WORK ITEM A: In the rows below, update the stretch that opens at the start of the rows and closes with the line containing "Circulaire economie". Replace "nieuws" with "actualiteiten", keep every other word the same, and omit the pictures.

DOCUMENT PASSAGE:
# Funny...thing that come around...go around.



## CrappieKeith (Jun 13, 2012)

[video=youtube;la4ugy0nQkc]http://www.youtube.com/watch?v=la4ugy0nQkc&feature=plcp[/video]


So it is the Mn. 2012 walleye opener and I have a few buddies with me down on one of Minnesota's best know walleye lakes...Mille Lacs.

As it was we abandoned the hunt for walleyes...you see it also has monster black slab crappies and it was time for them to be caught...so here we were down on the south end of the 132,516 acres..Mn. second largest lake. Well there is this park..Father Hennipen and it has a fishing dock. Well here is this lil gal...maybe 4 or 5 years of age..her name is Libby. Well she's got this monster 28" walleye on her little rod. Her dad is hunched over her helping the tyke. He say's hey...got a net. Well that was all the invite I needed to jump into action.

I helped net it and pics were taken...we shot a bit of video too for them to have to go along with her story...

So that was like almost 2 months ago...I get a call from Libby's mom. Amy is asking...can I guide her hubby and dad over Father's day weekend?

All I'm saying is that it is funny how things work out when you are just there to help.
Well maybe not he-he funny but there is a plan...I needed the guide fee right now..God does really take care of us.

..and Libby well she is still talking about catching that lunker.
Here's Libby....
Libby's monster walleye.wmv - YouTube


----------



## greendohn (Jun 13, 2012)

Fishing is good for the heart. 

Helping others can be better for the heart.

WORK ITEM B: Pick up the Mille Lacs walleye thread above and carry it forward from its final post.

RECORDS TO USE:
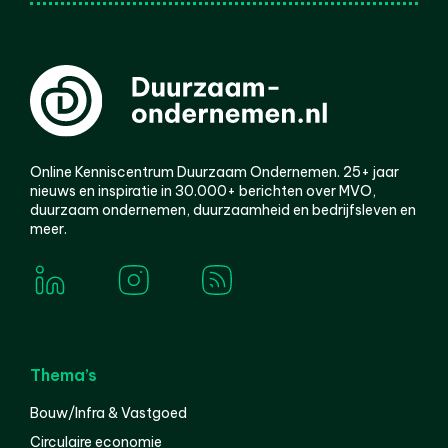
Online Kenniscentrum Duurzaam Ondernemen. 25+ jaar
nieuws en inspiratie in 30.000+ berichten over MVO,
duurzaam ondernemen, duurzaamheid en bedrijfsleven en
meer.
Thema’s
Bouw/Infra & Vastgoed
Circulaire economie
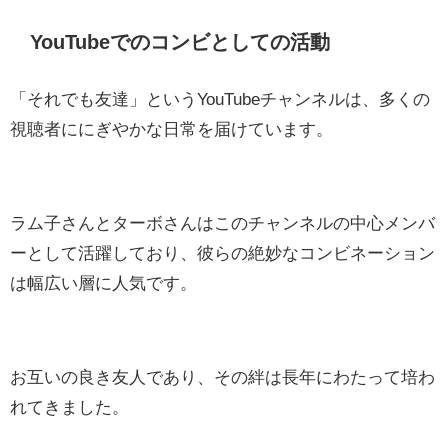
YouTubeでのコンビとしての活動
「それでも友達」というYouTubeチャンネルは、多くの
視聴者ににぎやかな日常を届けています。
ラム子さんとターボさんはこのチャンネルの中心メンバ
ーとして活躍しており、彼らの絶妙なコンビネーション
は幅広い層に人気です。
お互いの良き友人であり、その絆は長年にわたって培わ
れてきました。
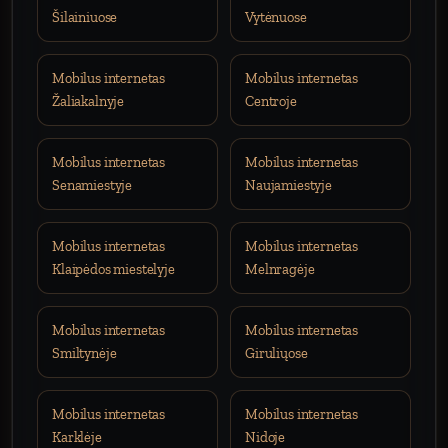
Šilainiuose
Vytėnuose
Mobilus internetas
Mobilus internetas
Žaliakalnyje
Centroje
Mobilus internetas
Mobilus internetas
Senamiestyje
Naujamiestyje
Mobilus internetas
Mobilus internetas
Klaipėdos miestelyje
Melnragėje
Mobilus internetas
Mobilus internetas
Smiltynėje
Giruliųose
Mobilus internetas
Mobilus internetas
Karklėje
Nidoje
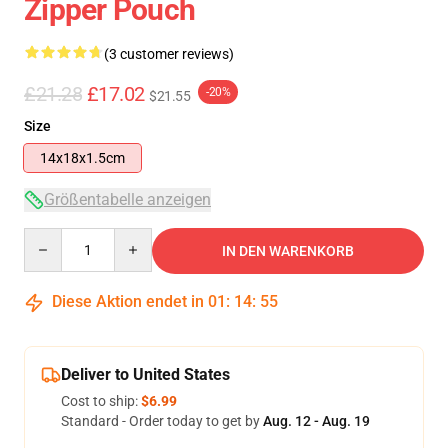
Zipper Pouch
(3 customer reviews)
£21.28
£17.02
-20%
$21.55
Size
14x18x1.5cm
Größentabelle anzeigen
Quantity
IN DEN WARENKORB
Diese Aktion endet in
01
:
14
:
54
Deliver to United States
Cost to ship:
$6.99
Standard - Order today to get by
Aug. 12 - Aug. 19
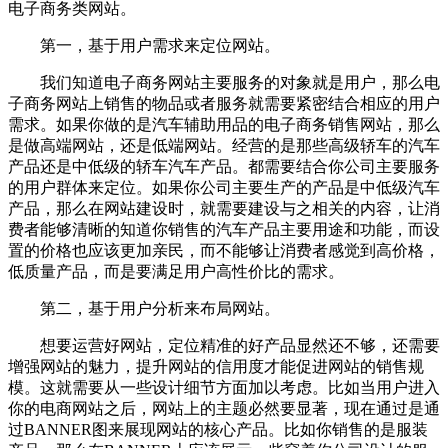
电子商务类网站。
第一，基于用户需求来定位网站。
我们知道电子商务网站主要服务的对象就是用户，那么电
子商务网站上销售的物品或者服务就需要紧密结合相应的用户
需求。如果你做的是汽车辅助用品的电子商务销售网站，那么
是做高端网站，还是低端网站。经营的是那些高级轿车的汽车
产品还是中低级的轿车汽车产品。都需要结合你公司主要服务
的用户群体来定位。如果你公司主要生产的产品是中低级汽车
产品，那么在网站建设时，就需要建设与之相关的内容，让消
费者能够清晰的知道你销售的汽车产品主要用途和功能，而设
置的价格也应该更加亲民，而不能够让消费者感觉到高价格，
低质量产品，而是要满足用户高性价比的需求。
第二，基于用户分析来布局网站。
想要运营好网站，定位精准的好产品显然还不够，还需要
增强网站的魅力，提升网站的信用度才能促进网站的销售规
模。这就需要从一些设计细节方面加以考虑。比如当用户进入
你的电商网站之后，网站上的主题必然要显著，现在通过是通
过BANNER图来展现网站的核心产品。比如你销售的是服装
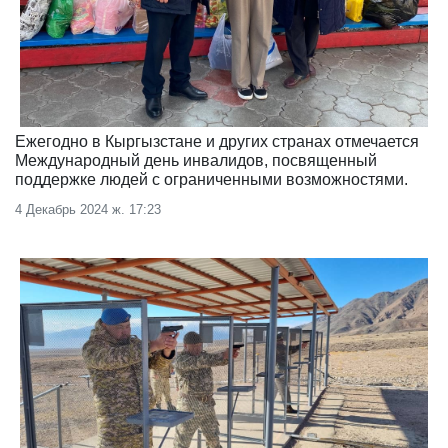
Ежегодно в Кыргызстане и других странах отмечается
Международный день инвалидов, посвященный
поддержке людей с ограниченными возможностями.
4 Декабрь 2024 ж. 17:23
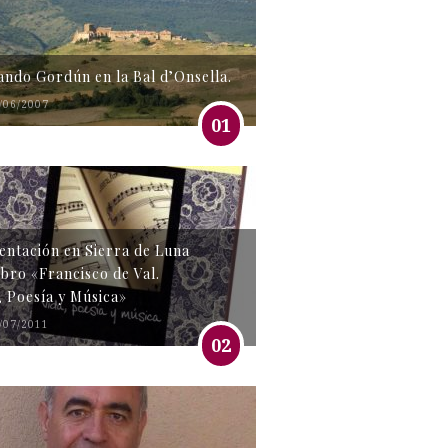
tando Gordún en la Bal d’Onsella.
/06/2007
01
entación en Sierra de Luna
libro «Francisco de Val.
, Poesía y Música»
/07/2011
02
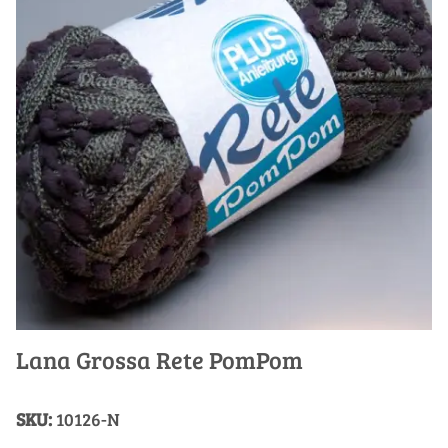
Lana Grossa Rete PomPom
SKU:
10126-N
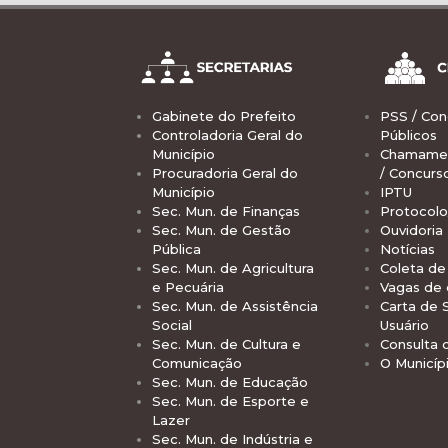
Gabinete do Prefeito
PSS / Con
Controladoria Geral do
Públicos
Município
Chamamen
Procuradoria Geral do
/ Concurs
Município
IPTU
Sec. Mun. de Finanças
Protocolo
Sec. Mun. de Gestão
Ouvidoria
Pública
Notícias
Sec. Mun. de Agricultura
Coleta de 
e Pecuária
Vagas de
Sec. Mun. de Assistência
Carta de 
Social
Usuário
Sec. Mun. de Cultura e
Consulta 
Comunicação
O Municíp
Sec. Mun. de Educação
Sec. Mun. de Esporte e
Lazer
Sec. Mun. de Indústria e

RESPONSE AREA A:
Online Kenniscentrum Duurzaam Ondernemen. 25+ jaar
actualiteiten en inspiratie in 30.000+ berichten over MVO,
duurzaam ondernemen, duurzaamheid en bedrijfsleven en
meer.
Thema’s
Bouw/Infra & Vastgoed
Circulaire economie

RESPONSE AREA B:
That's great,CrappieKieth. You took what would have been a broken line and an "Aww man, we lost it" moment to a "landed fish" AND got it on film!! 

Good for you, man, really. Hopefully the "fishin' Gods" will return it to you many times over.


----------



## CrappieKeith (Jun 13, 2012)

If you listen closely..I think it was Abby shrieking with excitement...I know I was all caught up in getting my boat to her and the net under that walleye to know for sure.

With Abby's walleye there are 5 people that have caught personal bests with me although I had nothing to do with her hooking that fish this year so far.

I still get jazzed every time I watch that video...it has to be one of the coolest things that has happened for me this year.


----------



## crowhorse67 (Jun 13, 2012)

Way to go CK 

One person's small act of of kindness is another person's memory of monumental greatness....

Memories for a lifetime and sometimes friends too are made by lending a helping hand to someone you don't know.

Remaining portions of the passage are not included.